**What is expected**
All lines with the word "myqcloud" must be pulled from the entries below.

**Listed entries**

-.-.-

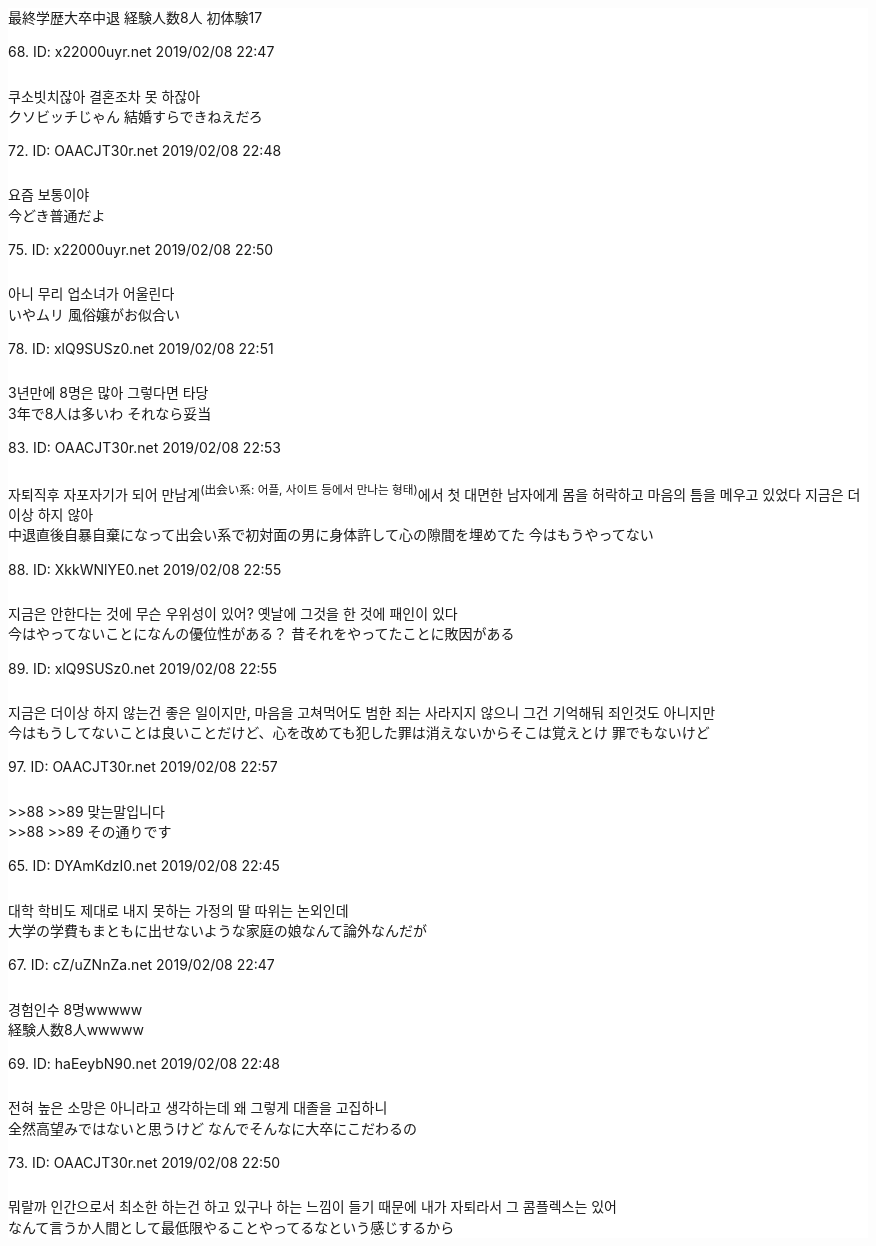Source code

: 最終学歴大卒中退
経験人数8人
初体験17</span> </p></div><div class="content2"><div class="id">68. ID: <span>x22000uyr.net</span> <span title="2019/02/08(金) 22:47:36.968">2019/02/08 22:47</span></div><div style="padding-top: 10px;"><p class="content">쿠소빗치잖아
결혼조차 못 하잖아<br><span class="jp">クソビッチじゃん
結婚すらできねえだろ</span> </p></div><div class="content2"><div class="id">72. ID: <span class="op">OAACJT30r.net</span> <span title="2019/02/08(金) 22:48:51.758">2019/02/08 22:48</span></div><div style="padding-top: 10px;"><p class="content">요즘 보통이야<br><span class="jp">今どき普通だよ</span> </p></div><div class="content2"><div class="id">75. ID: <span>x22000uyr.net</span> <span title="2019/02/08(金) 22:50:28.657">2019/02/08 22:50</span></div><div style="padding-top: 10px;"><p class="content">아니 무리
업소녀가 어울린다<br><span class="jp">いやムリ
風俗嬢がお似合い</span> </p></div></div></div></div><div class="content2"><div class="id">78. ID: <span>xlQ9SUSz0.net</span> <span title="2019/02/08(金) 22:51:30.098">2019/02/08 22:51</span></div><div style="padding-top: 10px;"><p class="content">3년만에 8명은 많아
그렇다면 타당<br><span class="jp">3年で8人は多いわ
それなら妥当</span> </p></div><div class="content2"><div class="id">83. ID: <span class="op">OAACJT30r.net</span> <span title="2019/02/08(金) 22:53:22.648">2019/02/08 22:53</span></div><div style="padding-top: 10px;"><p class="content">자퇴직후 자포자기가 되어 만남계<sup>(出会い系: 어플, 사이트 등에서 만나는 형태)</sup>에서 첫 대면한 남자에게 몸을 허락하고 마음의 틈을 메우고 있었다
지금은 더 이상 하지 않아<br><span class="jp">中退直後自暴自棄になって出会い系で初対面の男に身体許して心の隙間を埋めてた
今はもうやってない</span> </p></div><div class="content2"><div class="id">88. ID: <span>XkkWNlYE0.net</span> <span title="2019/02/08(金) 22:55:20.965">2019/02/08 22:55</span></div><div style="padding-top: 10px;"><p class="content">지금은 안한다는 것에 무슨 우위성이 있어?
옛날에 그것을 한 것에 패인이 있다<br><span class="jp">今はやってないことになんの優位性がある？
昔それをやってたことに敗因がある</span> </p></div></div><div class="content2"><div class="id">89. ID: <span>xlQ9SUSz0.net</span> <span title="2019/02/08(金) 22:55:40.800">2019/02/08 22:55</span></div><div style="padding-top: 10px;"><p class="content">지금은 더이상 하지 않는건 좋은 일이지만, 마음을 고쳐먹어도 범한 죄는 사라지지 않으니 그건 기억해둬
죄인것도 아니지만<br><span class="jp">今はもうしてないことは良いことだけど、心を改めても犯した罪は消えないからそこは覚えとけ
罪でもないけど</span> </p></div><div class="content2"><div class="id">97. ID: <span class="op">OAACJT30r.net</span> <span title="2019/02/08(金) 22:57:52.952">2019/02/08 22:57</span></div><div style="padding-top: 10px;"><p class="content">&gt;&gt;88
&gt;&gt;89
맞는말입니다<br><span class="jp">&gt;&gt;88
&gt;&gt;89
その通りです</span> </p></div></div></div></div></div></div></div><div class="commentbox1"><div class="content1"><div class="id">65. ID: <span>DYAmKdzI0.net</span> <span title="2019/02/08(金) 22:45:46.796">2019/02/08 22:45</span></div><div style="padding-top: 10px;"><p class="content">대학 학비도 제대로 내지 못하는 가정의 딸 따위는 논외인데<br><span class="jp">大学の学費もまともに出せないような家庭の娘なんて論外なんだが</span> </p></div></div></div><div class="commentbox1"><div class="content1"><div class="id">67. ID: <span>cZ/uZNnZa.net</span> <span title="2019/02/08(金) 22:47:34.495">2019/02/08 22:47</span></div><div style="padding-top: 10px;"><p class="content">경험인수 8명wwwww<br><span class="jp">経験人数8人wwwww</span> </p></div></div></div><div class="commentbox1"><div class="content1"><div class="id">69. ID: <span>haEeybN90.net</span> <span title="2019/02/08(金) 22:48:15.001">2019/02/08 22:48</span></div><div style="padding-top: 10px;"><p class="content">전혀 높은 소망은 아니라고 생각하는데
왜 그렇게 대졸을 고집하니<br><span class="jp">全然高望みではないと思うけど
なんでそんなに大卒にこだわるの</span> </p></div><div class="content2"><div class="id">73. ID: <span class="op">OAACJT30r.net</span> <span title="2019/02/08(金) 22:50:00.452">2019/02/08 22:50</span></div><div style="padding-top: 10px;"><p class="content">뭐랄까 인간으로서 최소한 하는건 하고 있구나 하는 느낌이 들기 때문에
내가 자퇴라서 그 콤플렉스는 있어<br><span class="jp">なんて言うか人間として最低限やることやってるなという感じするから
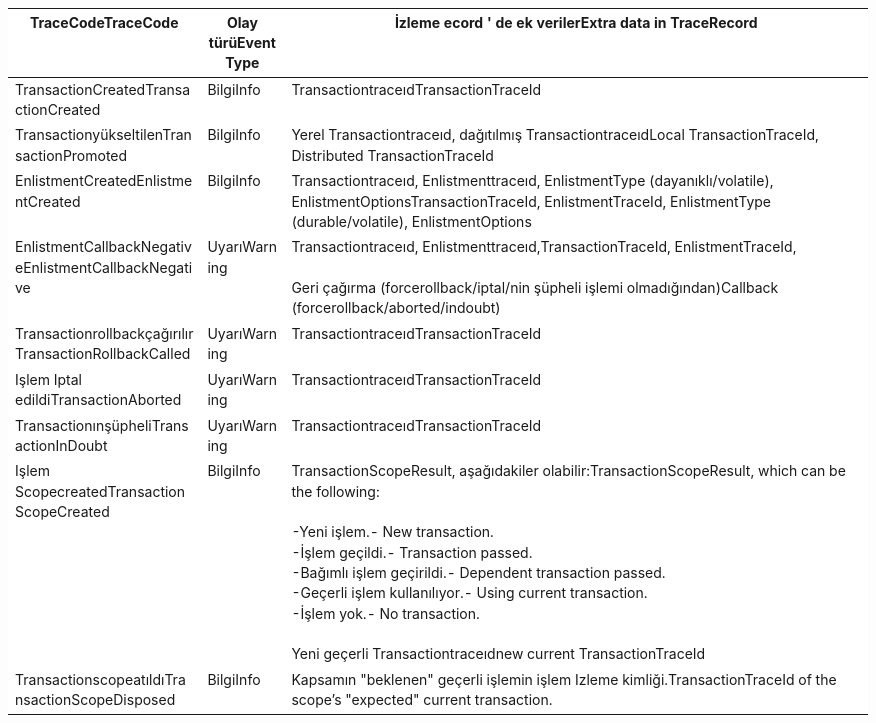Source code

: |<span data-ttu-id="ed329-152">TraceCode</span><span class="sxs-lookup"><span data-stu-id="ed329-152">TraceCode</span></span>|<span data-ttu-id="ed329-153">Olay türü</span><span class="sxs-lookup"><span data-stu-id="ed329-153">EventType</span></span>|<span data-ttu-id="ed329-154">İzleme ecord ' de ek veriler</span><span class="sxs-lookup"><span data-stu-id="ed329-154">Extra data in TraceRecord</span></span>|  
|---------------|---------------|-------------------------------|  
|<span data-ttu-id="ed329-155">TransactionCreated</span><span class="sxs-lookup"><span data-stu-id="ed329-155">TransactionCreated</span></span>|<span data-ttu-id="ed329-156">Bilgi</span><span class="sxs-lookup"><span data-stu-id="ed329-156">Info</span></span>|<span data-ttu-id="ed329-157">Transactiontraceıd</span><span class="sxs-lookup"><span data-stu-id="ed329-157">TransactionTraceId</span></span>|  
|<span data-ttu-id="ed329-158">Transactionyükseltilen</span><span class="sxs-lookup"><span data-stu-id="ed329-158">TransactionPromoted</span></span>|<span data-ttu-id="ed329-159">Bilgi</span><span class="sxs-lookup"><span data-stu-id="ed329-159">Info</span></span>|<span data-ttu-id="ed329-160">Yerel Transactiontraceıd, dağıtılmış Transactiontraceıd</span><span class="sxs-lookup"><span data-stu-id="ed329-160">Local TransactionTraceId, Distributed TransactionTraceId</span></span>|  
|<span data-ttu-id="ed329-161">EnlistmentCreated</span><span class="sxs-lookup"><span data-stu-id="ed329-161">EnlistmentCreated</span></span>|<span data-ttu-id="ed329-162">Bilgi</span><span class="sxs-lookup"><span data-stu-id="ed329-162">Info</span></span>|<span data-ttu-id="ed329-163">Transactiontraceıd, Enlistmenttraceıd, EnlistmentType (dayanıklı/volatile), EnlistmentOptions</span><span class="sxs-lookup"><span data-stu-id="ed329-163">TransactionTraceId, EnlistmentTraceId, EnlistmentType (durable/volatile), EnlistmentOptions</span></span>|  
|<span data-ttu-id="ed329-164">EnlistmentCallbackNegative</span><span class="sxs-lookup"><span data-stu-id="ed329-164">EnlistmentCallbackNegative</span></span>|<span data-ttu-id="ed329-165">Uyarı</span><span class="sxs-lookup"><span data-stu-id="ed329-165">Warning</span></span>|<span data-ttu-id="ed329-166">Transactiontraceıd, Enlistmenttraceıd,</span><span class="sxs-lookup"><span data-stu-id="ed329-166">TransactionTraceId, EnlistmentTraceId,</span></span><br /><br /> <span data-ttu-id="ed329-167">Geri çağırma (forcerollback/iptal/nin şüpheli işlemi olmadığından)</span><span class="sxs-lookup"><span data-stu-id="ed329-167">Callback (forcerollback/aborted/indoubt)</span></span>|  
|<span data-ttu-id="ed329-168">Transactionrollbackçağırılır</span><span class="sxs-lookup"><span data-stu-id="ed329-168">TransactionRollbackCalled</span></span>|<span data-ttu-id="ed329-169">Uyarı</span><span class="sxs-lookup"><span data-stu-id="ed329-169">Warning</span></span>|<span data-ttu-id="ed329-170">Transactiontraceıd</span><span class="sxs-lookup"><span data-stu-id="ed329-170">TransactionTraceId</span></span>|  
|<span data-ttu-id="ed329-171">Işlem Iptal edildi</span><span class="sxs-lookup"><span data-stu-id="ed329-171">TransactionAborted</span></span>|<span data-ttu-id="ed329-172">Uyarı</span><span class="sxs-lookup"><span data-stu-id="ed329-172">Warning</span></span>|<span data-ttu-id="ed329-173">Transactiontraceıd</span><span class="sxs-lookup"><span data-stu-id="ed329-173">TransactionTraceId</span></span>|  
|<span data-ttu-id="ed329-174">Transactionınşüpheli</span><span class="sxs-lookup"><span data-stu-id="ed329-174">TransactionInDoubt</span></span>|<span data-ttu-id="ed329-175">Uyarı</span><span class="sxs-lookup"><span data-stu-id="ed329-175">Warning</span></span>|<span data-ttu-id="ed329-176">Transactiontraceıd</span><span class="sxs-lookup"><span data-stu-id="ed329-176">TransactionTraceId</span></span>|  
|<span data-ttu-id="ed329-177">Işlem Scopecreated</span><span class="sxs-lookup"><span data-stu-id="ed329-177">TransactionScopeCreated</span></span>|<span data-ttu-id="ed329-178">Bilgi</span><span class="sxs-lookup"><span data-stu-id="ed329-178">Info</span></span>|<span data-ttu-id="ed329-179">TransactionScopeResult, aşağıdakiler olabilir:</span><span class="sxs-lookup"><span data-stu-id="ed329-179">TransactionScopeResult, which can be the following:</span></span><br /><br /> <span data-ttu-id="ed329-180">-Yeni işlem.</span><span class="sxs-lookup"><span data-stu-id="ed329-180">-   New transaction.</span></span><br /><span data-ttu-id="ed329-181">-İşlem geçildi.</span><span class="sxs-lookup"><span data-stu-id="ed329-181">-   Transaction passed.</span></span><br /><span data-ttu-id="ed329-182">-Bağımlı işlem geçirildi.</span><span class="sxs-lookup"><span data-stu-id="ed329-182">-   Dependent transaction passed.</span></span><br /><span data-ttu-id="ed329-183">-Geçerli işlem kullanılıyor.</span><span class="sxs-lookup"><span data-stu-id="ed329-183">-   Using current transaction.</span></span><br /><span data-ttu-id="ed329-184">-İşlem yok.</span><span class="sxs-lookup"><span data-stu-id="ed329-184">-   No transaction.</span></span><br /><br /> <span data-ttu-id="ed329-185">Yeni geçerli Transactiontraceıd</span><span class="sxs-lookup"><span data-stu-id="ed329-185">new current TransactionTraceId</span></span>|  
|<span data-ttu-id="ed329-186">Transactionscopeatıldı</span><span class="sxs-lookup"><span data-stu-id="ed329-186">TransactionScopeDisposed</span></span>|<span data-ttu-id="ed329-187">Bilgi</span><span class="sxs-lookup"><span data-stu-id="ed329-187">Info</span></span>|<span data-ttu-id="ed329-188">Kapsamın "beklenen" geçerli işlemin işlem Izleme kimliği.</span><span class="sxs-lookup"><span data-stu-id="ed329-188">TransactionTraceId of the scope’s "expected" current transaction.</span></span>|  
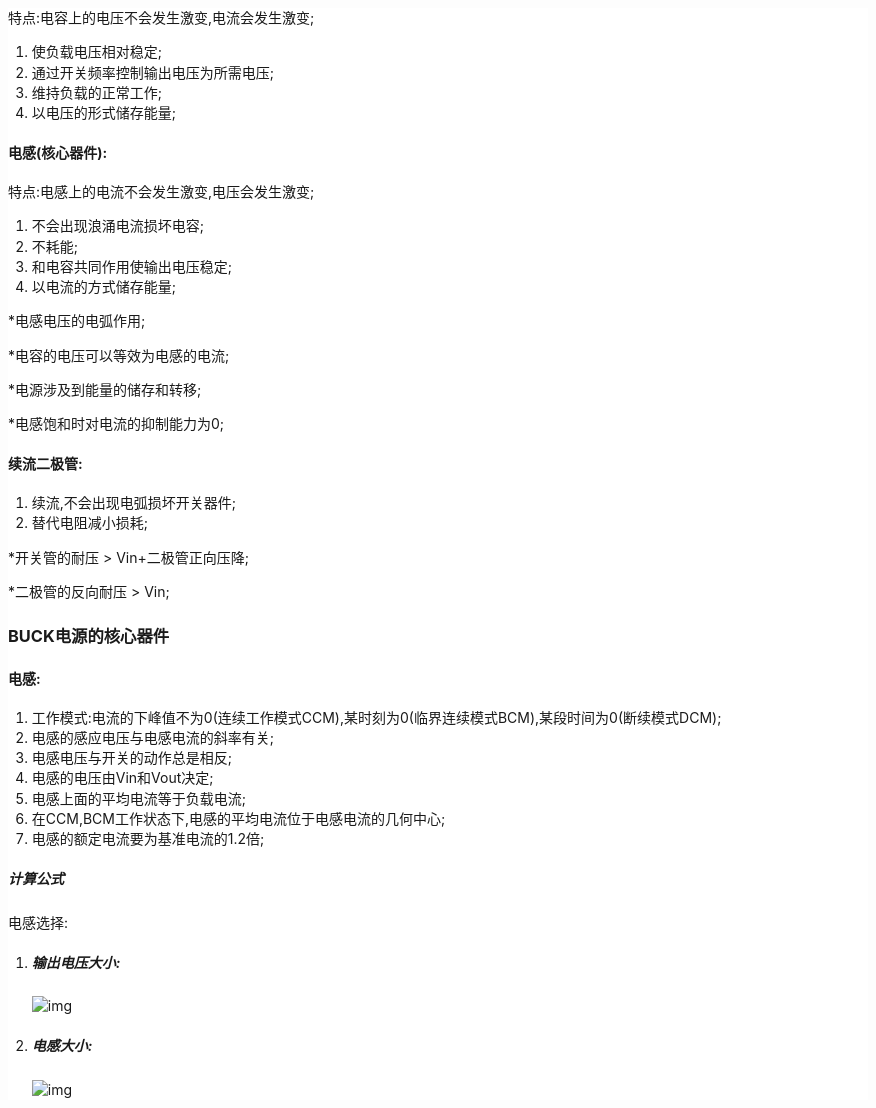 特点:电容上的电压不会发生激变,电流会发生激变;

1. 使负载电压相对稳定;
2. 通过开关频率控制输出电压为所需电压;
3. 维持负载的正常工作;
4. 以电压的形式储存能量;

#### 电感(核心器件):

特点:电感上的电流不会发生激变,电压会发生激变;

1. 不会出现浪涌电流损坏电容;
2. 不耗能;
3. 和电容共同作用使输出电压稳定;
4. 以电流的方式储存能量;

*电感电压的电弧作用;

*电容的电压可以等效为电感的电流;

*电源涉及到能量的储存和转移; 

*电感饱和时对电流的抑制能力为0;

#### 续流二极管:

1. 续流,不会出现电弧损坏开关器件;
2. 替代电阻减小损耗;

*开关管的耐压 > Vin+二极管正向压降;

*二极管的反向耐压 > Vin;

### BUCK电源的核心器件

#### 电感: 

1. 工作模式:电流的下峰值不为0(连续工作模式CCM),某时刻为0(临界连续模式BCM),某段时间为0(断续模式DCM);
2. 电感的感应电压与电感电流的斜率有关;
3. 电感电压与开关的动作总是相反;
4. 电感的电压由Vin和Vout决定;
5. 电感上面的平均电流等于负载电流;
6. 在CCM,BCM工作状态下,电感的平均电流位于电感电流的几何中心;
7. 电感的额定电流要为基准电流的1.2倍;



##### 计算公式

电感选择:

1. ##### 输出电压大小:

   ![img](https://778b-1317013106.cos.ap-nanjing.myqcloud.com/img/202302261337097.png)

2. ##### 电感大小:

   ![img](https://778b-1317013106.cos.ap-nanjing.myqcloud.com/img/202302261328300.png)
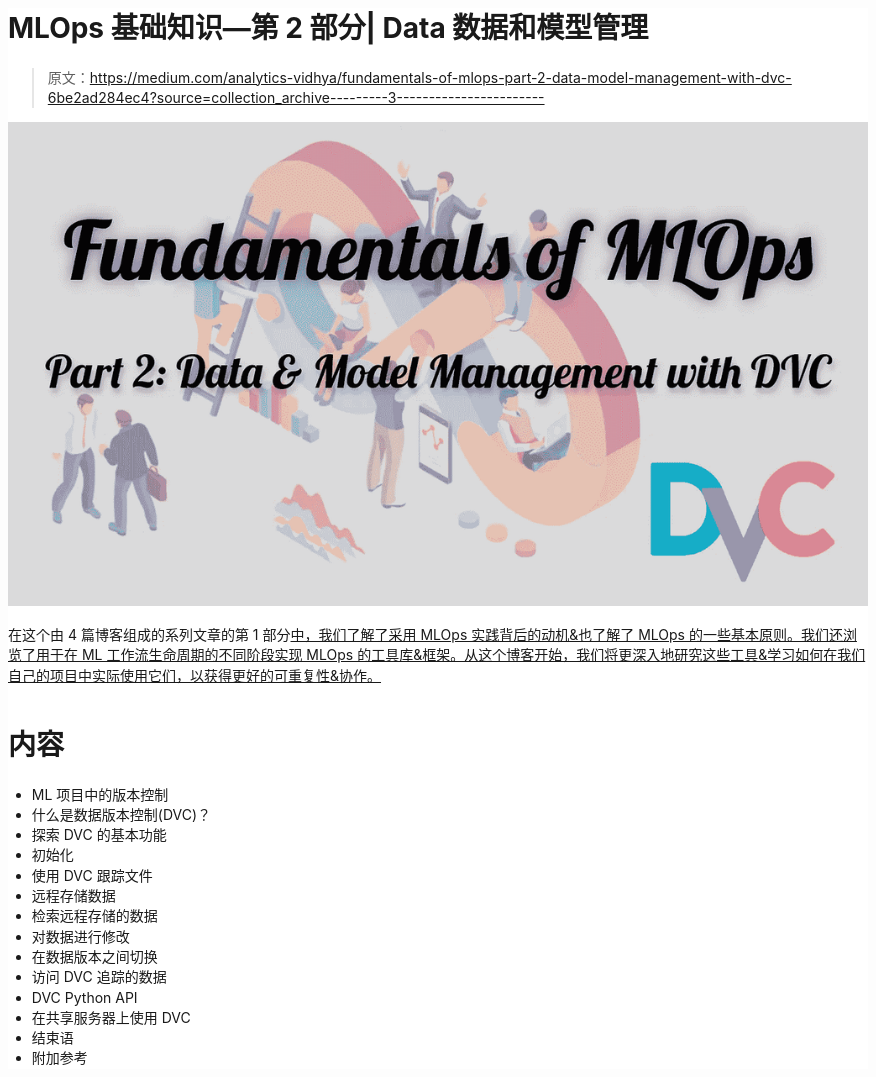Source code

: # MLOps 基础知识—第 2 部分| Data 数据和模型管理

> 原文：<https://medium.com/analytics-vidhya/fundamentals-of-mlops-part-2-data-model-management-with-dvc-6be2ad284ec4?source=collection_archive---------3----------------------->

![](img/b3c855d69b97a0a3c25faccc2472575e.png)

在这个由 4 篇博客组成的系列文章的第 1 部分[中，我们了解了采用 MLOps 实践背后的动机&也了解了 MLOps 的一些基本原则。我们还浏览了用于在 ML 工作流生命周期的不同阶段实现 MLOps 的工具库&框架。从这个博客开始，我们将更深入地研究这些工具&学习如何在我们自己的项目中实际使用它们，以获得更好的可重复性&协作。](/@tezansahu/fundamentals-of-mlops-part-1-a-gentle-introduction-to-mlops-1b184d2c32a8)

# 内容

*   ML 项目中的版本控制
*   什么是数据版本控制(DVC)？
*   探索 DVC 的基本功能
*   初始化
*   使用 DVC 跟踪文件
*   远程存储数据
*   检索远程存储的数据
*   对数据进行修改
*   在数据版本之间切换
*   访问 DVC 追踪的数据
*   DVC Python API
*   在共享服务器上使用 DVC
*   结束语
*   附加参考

-.-.-

**Expected answer**
   ![img](https://778b-1317013106.cos.ap-nanjing.myqcloud.com/img/202302261337097.png)
   ![img](https://778b-1317013106.cos.ap-nanjing.myqcloud.com/img/202302261328300.png)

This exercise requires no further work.